Stefano Stefanelli è il nuovo direttore sportivo
Il tassello scelto per la direzione sportiva risponde al profilo di Stefano Stefanelli. L’avvocato marchigiano, 46 anni, arriva dall’esperienza all’Empoli. Il dirigente è ancora sotto contratto con i toscani, ma i nodi burocratici sembrano ormai in via di risoluzione.Stefano Stefanelli vanta un percorso dirigenziale solido e in costante ascesa. Ha iniziato nel 2016 alla Vis Pesaro in Serie D, per poi compiere il salto in Serie B al Carpi. In Emilia ha ricoperto i ruoli di direttore sportivo e direttore generale fino al 2020. Nel suo prestigioso curriculum figurano la gestione dell’Under 19 del Napoli. L’esperienza alla Pistoiese. Il percorso al Cesena nel 2022, culminato con la semifinale playoff di Serie C. Il lavoro al Pisa in Serie B. La guida dell’area scouting della Juventus sotto la gestione di Cristiano Giuntoli. Alla Juve Stabia, il nuovo DS opererà in stretta e piena sinergia con Enzo De Vito, confermato nel ruolo di responsabile dell’area tecnica. Per quanto riguarda la panchina, la decisione della dirigenza e del proprietario Alfredo Guerri è caduta su Pietro De Giorgio. Reduce da un’ottima e convincente annata alla guida del Potenza, l’allenatore calabrese era uno dei primissimi nomi accostati alle Vespe. Il suo profilo era emerso subito dopo la separazione da Ignazio Abate. La Juve Stabia è riuscita a superare una fitta concorrenza di mercato, preferendo il tecnico a Luca D’Angelo, l’altro nome forte rimasto a lungo in corsa. Sullo sfondo restava anche Gorgone, attuale allenatore del Pescara.

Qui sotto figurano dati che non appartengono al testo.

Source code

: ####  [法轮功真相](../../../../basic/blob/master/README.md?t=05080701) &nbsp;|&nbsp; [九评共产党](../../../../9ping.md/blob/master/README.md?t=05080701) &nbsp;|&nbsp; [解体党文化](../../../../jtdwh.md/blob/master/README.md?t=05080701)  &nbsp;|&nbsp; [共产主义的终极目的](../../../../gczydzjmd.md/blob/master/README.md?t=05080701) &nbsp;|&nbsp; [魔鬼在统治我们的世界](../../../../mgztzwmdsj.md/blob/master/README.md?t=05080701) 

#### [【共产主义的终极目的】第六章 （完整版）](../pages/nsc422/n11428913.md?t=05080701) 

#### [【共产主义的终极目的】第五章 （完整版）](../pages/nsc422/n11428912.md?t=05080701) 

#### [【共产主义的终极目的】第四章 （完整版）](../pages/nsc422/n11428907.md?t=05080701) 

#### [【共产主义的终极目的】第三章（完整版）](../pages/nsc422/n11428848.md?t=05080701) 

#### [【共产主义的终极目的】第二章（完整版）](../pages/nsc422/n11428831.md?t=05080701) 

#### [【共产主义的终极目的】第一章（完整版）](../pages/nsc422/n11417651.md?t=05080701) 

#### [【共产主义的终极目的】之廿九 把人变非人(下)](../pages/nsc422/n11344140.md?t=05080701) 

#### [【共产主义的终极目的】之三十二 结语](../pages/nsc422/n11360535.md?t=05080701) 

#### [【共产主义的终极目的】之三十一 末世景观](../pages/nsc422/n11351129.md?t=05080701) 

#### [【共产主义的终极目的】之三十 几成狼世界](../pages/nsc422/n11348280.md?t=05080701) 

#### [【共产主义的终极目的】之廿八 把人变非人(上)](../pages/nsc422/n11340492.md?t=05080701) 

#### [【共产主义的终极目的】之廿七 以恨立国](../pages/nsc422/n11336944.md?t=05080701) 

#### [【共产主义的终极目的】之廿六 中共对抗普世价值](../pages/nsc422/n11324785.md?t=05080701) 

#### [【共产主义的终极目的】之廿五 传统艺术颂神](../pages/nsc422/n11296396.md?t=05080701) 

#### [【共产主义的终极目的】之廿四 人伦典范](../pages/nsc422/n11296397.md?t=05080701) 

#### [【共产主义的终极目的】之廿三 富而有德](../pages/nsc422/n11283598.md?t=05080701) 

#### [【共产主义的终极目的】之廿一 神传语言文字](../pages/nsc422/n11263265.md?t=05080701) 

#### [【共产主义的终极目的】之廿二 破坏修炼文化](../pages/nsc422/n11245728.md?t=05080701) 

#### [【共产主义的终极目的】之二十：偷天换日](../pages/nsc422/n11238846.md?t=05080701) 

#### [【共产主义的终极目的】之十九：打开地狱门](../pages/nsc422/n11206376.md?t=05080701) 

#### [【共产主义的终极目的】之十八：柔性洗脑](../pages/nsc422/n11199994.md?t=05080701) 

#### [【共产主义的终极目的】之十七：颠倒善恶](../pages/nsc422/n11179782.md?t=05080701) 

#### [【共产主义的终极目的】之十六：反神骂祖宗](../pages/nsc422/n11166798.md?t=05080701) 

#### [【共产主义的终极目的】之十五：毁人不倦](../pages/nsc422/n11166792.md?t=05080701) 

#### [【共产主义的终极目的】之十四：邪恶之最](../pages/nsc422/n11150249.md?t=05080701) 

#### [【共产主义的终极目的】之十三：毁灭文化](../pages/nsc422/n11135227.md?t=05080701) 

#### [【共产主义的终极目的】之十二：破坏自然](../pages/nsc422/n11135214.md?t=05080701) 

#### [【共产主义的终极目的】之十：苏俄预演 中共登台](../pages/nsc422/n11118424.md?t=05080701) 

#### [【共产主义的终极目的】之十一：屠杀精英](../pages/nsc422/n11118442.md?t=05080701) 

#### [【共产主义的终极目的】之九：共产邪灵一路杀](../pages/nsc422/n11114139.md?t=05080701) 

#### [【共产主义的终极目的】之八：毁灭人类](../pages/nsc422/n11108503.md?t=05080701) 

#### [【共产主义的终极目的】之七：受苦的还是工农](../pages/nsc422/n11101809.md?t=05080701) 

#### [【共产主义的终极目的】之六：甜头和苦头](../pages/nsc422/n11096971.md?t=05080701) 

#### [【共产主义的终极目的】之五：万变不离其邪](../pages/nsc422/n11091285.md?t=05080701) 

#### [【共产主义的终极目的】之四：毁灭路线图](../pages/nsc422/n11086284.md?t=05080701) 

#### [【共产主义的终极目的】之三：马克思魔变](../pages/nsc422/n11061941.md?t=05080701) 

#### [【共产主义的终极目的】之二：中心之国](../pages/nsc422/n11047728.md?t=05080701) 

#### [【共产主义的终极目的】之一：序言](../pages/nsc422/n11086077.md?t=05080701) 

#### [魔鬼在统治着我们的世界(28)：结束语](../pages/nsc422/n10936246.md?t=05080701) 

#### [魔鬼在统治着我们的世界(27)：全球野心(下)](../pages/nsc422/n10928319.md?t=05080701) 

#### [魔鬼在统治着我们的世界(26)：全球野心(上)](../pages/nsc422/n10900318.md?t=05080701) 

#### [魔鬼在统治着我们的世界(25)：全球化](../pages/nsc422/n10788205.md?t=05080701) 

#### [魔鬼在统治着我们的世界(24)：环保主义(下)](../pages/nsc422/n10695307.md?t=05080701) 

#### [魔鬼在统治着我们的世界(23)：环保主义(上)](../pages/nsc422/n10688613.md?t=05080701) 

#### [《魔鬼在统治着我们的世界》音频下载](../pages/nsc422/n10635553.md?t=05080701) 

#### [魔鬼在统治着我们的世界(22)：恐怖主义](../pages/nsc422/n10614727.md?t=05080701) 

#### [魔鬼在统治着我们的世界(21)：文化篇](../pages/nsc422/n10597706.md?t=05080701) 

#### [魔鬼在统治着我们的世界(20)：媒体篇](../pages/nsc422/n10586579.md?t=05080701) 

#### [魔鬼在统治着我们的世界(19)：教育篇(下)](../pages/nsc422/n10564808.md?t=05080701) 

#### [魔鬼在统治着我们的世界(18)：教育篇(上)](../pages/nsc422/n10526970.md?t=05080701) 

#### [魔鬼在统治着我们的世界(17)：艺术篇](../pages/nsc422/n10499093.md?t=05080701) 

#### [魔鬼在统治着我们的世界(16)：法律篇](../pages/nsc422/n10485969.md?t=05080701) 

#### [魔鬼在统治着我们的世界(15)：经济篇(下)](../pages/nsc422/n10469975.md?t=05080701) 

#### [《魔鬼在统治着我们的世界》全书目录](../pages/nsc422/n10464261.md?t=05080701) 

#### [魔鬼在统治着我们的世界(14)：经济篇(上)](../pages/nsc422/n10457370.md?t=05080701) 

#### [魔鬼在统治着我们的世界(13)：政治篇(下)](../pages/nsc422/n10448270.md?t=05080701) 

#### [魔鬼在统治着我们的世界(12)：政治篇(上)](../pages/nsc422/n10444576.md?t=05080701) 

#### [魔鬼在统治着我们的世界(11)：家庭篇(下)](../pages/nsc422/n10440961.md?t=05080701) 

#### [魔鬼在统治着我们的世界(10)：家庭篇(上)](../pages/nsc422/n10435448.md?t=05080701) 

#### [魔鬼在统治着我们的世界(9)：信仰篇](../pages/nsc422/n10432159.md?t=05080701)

La carriera di De Giorgio: da bandiera del Crotone alla panchina
Per Pietro De Giorgio si tratta di una chance d’oro in una piazza calda e ambiziosa come Castellammare. Il tecnico porta con sé un bagaglio di grande esperienza sul rettangolo verde, vissuta principalmente nel ruolo di ala destra.Classe 1983, nativo di Praia a Mare, ha calcato per anni i campi di Serie B e Serie C. Ha vestito maglie gloriose come quelle di Vicenza, Latina, Empoli, Padova e soprattutto Crotone, di cui è stato una bandiera per sette stagioni con oltre 200 presenze. Appesi gli scarpini al chiodo, ha intrapreso il percorso in panchina partendo dalle giovanili. L’esperienza chiave della sua giovane carriera da tecnico è arrivata proprio a Potenza. Tra Primavera e prima squadra ha dimostrato un’eccellente capacità di gestione del gruppo, ottima lettura tattica e propensione a valorizzare i giovani.